**TASK INSTRUCTIONS:**
Render every line of the items below as a JSON list of strings, one string per line, with blank lines omitted. Leave the pictures out of your answer.

**PROVIDED DATA:**
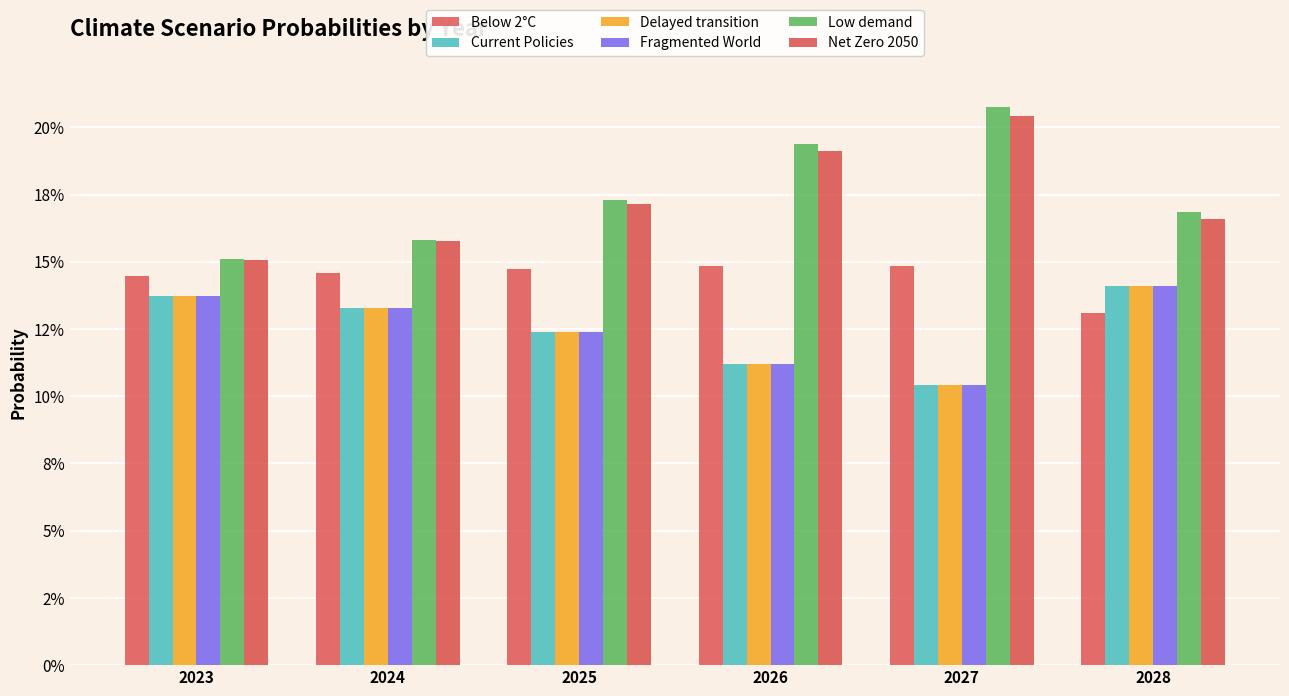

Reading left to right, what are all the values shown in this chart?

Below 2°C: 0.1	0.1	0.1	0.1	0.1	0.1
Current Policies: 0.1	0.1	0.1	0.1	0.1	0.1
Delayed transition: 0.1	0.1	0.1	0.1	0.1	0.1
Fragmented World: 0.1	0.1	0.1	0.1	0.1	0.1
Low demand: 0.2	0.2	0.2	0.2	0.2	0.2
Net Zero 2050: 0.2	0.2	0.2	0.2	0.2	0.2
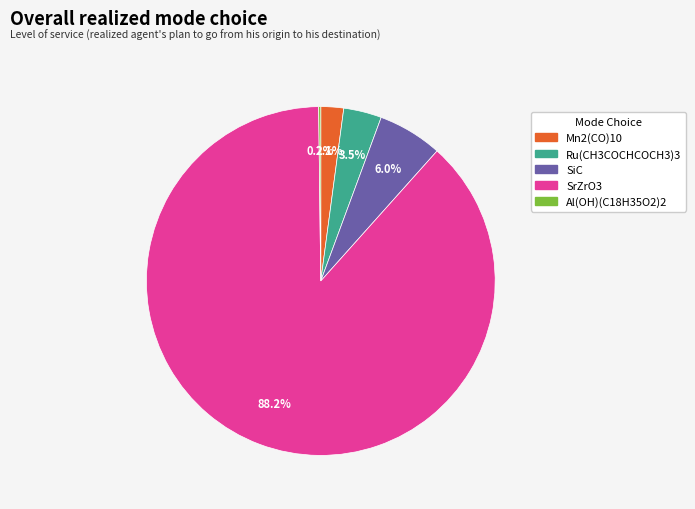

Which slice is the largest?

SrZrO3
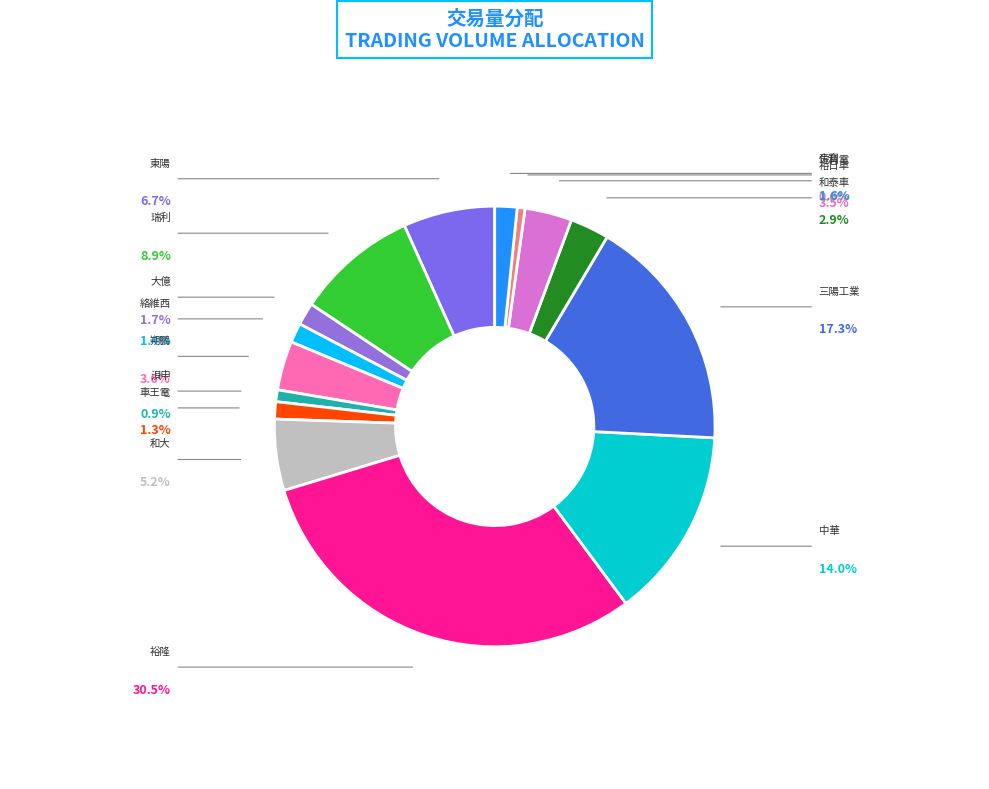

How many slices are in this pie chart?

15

**RESPONSE TO THE EXERCISE:**
[
  "Reading left to right, what are all the values shown in this chart?",
  "Below 2°C: 0.1\t0.1\t0.1\t0.1\t0.1\t0.1",
  "Current Policies: 0.1\t0.1\t0.1\t0.1\t0.1\t0.1",
  "Delayed transition: 0.1\t0.1\t0.1\t0.1\t0.1\t0.1",
  "Fragmented World: 0.1\t0.1\t0.1\t0.1\t0.1\t0.1",
  "Low demand: 0.2\t0.2\t0.2\t0.2\t0.2\t0.2",
  "Net Zero 2050: 0.2\t0.2\t0.2\t0.2\t0.2\t0.2",
  "Which slice is the largest?",
  "SrZrO3",
  "How many slices are in this pie chart?",
  "15"
]